10:00 - 19:00, including public holidays. Free admission.
Following the production and presentation, since 2007, at the Museum of Neo-Realism (Vila Franca de Xira) of several contemporary art cycles, our collection has received works by relevant Portuguese artists in this area, which has made it possible to establish dialogues with social and political issues of our time. This is the scope that crosses and unites many of the creative contributions exhibited, through a critical reinvention of reality, as an answer to the curatorial motto of the Macao International Art Biennale: “Hello, what are you doing here?” And what brought us here was, in fact, the combination of our city’s identity with this path of freedom and experimentalism of the creative arts.

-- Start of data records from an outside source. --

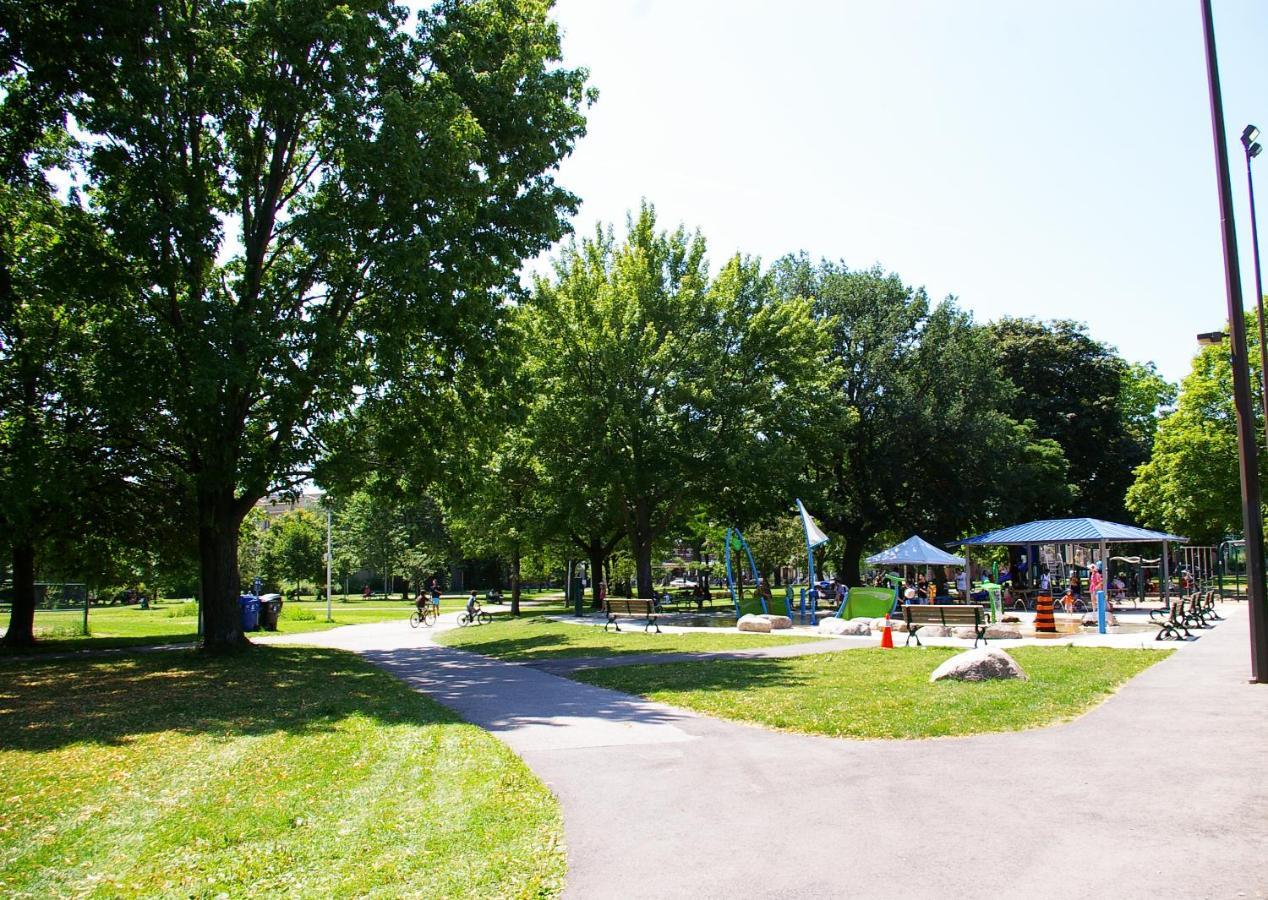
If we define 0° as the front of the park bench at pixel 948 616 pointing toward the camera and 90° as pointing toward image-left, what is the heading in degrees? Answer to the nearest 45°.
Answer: approximately 180°

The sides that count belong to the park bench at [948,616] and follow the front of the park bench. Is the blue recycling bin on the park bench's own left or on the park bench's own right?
on the park bench's own left

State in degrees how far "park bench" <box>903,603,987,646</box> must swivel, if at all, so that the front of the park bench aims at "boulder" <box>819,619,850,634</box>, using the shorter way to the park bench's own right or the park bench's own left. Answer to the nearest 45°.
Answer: approximately 45° to the park bench's own left

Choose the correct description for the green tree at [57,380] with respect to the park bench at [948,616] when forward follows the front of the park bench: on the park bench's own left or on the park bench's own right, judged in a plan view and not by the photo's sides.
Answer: on the park bench's own left

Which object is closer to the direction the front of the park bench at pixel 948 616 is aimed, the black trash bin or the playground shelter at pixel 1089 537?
the playground shelter

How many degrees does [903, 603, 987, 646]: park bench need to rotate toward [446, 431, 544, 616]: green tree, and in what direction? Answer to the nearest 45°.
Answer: approximately 45° to its left

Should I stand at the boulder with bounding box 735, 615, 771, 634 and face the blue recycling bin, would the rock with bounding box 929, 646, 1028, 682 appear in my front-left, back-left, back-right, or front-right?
back-left

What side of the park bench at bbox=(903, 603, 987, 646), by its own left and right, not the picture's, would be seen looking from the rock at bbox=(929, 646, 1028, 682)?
back

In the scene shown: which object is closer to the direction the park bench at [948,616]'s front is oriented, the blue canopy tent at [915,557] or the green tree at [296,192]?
the blue canopy tent

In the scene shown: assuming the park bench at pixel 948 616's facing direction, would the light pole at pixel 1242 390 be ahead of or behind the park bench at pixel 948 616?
behind
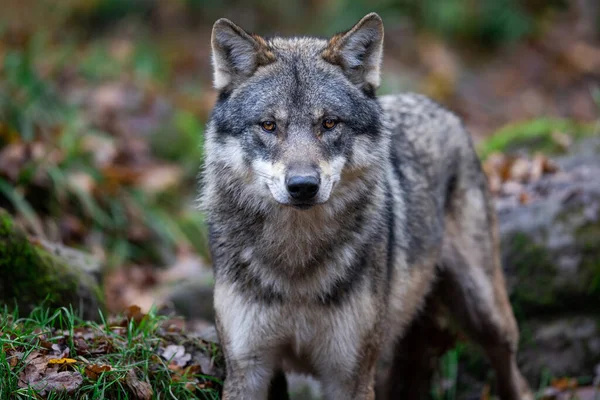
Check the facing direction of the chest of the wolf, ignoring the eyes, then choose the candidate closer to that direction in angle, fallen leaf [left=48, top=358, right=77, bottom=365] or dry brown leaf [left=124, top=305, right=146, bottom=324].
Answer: the fallen leaf

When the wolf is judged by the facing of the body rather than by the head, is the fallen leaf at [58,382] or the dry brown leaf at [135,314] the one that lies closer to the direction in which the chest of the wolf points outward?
the fallen leaf

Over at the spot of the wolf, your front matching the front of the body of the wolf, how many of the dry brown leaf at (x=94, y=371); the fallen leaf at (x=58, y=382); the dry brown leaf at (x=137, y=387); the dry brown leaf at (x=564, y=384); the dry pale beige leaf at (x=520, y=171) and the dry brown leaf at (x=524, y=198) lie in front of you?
3

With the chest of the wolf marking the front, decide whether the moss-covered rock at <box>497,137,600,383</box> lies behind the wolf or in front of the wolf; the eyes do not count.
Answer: behind

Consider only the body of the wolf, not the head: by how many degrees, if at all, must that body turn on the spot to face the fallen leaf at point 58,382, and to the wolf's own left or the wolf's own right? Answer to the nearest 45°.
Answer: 0° — it already faces it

Since the post-minimalism of the 1960s and 1970s, a significant part of the artistic experience has emphasized a need for critical questioning about the place of art in contemporary society, early combining a strong political statement with the desire and the need to relate with artists, work processes, communities, and the public. A culture of interdisciplinary counter-visuality then developed, which began to question the historical conditions of artistic production and legitimacy, in opposition to the formalist and self-referential reading of a certain triumphant modernism, which defended the autonomy and disciplinary exploration of the work of art.
The new logic of intervention of this “progressive postminimalism,” as Hal Foster called it, was based on the possibilities, even if specific and of local expression, of understanding or partially transforming social reality through artistic action. The “expanded field” of sculpture, the ephemerality and “dematerialization” of the work of art provoked a strong, albeit temporary, destabilization of the art institution. Thus, a “return “of” and “to” the real” occurred, which resulted in its critical “reinvention,” questioning the institutional place and the concept of art, demanding from the public a greater awareness of their responsibility in building and valuing the semantic field of art and, through this, of life itself.

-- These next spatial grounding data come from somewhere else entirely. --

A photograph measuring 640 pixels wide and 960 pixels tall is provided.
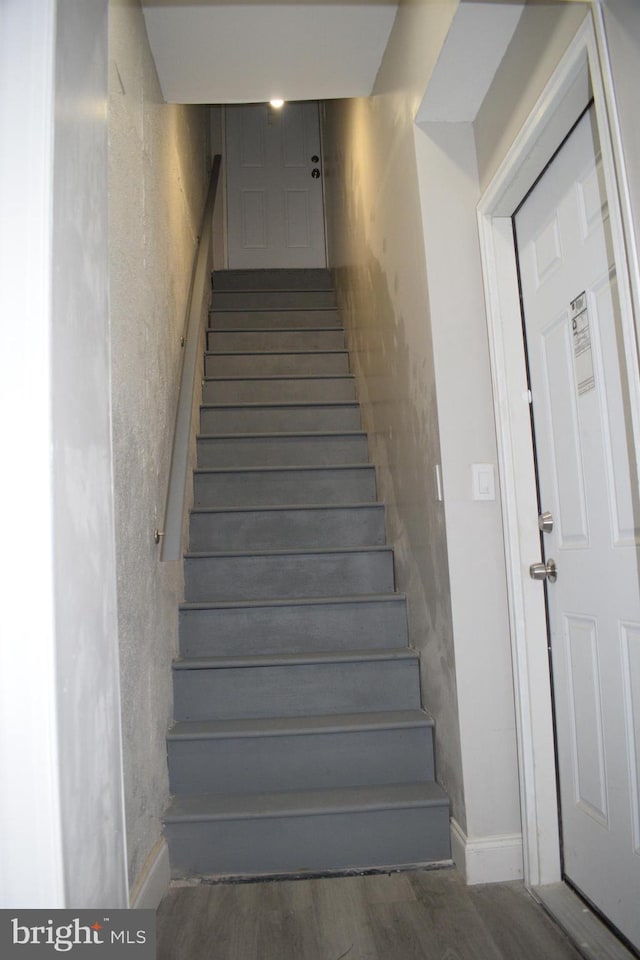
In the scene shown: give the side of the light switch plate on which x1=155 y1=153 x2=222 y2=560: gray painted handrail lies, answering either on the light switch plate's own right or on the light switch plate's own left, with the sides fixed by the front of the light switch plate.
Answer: on the light switch plate's own right

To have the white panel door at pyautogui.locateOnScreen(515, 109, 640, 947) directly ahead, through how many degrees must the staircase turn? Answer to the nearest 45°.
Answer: approximately 45° to its left

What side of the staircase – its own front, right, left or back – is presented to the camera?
front

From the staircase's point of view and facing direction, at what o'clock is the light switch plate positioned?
The light switch plate is roughly at 10 o'clock from the staircase.
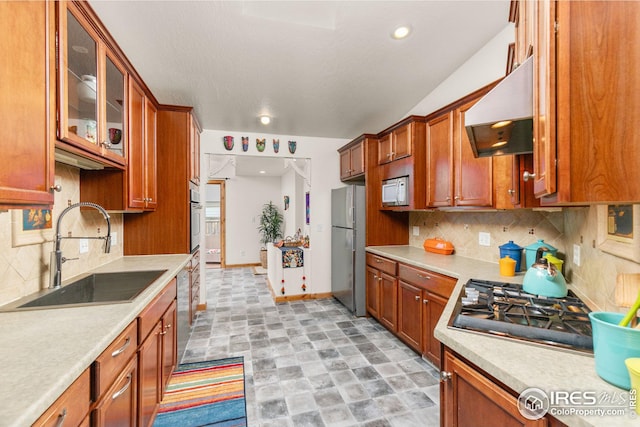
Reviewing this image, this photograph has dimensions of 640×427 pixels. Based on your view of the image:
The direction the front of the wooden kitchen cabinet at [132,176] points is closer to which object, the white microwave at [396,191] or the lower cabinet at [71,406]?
the white microwave

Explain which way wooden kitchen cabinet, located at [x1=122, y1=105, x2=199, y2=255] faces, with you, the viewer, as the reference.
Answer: facing to the right of the viewer

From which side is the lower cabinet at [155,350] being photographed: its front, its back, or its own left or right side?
right

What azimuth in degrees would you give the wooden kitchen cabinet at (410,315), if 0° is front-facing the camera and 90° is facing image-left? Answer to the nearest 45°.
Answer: approximately 45°

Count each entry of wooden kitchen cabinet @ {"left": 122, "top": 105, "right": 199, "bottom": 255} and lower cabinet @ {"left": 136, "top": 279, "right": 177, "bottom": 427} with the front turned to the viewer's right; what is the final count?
2

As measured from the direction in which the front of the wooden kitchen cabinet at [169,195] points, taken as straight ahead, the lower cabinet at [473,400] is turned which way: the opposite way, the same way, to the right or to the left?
the opposite way

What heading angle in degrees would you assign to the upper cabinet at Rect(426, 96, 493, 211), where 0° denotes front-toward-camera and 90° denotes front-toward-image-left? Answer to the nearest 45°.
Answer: approximately 45°

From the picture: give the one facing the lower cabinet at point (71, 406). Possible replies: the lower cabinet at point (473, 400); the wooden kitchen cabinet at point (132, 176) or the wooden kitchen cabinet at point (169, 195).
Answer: the lower cabinet at point (473, 400)

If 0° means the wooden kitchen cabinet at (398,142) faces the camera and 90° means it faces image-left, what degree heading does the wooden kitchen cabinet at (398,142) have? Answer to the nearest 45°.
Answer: approximately 45°

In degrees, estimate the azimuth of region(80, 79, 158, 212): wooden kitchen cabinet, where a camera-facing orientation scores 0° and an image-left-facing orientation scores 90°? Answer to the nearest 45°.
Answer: approximately 270°

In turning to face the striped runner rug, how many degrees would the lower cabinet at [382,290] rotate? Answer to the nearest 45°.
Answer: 0° — it already faces it

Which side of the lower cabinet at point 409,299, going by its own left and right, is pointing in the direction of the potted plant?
right
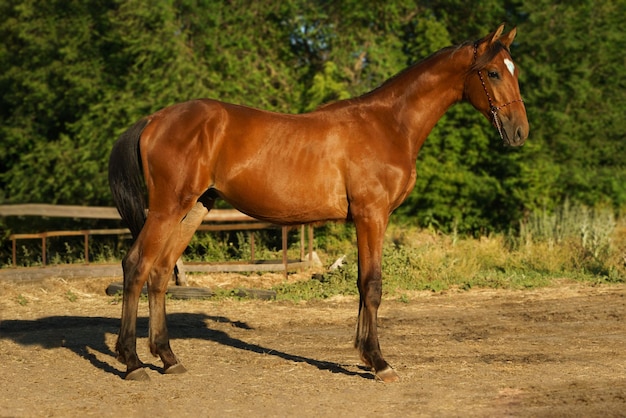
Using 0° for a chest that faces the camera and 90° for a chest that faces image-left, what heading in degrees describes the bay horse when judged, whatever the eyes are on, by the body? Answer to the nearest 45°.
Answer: approximately 270°
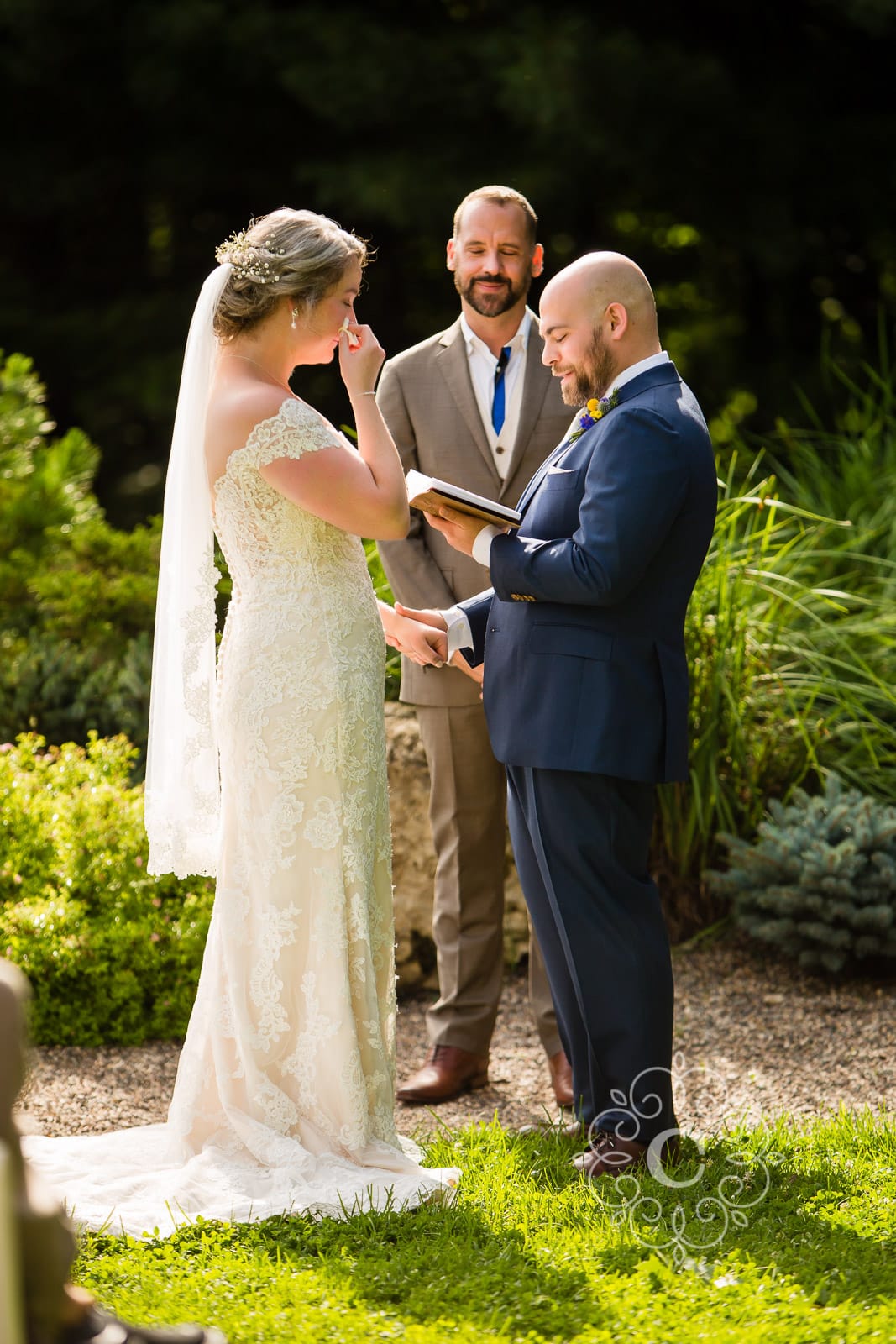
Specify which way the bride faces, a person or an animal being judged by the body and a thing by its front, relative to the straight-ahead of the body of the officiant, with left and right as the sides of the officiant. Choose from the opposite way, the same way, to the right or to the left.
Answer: to the left

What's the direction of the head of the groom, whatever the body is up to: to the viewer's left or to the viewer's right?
to the viewer's left

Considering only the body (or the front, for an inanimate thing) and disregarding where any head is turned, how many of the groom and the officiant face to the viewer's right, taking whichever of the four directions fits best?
0

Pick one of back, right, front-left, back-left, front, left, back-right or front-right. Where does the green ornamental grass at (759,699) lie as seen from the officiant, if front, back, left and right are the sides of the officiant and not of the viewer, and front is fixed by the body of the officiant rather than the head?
back-left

Thus, a closer connection between art and the social and political sense has resulted in one of the most defining creative universes to date. A political attitude (still inspired, at times, by reminiscences of the utopian) or a (dystopian) reflection on its limits runs through, in its multiple forms and (inter) disciplinary devices, the path and work of the artists in this exhibition. Questioning above all the discursive regimes that operate in our image-saturated world, art today demands a kind of visual literacy that allows us to understand and feel a more complex and disseminating creative action, which underlines in its work apparatus the dependence and contamination verified between the creative process, the image and verbal language, thus operating a critical analysis around the fragmentation and deceptive virtualization of contemporary reality.